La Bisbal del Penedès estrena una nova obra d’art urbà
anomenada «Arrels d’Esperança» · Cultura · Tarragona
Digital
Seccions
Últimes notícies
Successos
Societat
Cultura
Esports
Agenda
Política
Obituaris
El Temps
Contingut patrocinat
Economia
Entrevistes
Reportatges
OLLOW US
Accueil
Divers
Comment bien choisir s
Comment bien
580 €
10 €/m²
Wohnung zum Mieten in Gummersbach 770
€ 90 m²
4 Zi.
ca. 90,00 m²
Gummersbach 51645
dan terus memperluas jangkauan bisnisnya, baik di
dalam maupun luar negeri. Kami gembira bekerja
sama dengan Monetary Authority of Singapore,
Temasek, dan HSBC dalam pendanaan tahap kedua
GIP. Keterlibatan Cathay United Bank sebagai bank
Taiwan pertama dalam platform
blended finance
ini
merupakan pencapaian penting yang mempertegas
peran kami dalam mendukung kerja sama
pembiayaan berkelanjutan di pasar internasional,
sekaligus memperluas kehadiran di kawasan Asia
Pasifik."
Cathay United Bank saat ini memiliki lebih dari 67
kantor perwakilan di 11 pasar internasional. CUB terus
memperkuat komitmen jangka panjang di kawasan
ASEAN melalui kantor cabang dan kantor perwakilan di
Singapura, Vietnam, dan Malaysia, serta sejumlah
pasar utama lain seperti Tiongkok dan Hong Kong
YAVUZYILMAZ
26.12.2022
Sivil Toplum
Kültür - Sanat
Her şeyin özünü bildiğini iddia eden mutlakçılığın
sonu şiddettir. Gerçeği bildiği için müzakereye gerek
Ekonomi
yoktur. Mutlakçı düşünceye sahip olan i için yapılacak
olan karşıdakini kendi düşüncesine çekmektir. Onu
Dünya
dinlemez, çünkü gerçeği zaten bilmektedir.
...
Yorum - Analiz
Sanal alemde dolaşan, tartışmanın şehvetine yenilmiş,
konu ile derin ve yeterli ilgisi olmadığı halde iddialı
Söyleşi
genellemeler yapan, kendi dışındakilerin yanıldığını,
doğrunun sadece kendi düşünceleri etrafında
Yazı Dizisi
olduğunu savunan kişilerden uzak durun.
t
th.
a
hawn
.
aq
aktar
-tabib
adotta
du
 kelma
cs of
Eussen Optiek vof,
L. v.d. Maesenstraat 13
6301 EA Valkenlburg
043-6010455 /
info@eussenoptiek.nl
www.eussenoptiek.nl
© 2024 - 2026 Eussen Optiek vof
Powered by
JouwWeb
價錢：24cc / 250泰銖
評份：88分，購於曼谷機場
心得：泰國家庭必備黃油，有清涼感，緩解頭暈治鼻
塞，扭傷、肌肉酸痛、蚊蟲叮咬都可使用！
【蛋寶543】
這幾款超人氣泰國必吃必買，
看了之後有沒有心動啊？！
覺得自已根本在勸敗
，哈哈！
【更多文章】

______________________________

• TASK GOAL:
The answer must be the full listing, returned exactly as given.

• RESULT:
La Bisbal del Penedès estrena una nova obra d’art urbà
anomenada «Arrels d’Esperança» · Cultura · Tarragona
Digital
Seccions
Últimes notícies
Successos
Societat
Cultura
Esports
Agenda
Política
Obituaris
El Temps
Contingut patrocinat
Economia
Entrevistes
Reportatges
OLLOW US
Accueil
Divers
Comment bien choisir s
Comment bien
580 €
10 €/m²
Wohnung zum Mieten in Gummersbach 770
€ 90 m²
4 Zi.
ca. 90,00 m²
Gummersbach 51645
dan terus memperluas jangkauan bisnisnya, baik di
dalam maupun luar negeri. Kami gembira bekerja
sama dengan Monetary Authority of Singapore,
Temasek, dan HSBC dalam pendanaan tahap kedua
GIP. Keterlibatan Cathay United Bank sebagai bank
Taiwan pertama dalam platform
blended finance
ini
merupakan pencapaian penting yang mempertegas
peran kami dalam mendukung kerja sama
pembiayaan berkelanjutan di pasar internasional,
sekaligus memperluas kehadiran di kawasan Asia
Pasifik."
Cathay United Bank saat ini memiliki lebih dari 67
kantor perwakilan di 11 pasar internasional. CUB terus
memperkuat komitmen jangka panjang di kawasan
ASEAN melalui kantor cabang dan kantor perwakilan di
Singapura, Vietnam, dan Malaysia, serta sejumlah
pasar utama lain seperti Tiongkok dan Hong Kong
YAVUZYILMAZ
26.12.2022
Sivil Toplum
Kültür - Sanat
Her şeyin özünü bildiğini iddia eden mutlakçılığın
sonu şiddettir. Gerçeği bildiği için müzakereye gerek
Ekonomi
yoktur. Mutlakçı düşünceye sahip olan i için yapılacak
olan karşıdakini kendi düşüncesine çekmektir. Onu
Dünya
dinlemez, çünkü gerçeği zaten bilmektedir.
...
Yorum - Analiz
Sanal alemde dolaşan, tartışmanın şehvetine yenilmiş,
konu ile derin ve yeterli ilgisi olmadığı halde iddialı
Söyleşi
genellemeler yapan, kendi dışındakilerin yanıldığını,
doğrunun sadece kendi düşünceleri etrafında
Yazı Dizisi
olduğunu savunan kişilerden uzak durun.
t
th.
a
hawn
.
aq
aktar
-tabib
adotta
du
 kelma
cs of
Eussen Optiek vof,
L. v.d. Maesenstraat 13
6301 EA Valkenlburg
043-6010455 /
info@eussenoptiek.nl
www.eussenoptiek.nl
© 2024 - 2026 Eussen Optiek vof
Powered by
JouwWeb
價錢：24cc / 250泰銖
評份：88分，購於曼谷機場
心得：泰國家庭必備黃油，有清涼感，緩解頭暈治鼻
塞，扭傷、肌肉酸痛、蚊蟲叮咬都可使用！
【蛋寶543】
這幾款超人氣泰國必吃必買，
看了之後有沒有心動啊？！
覺得自已根本在勸敗
，哈哈！
【更多文章】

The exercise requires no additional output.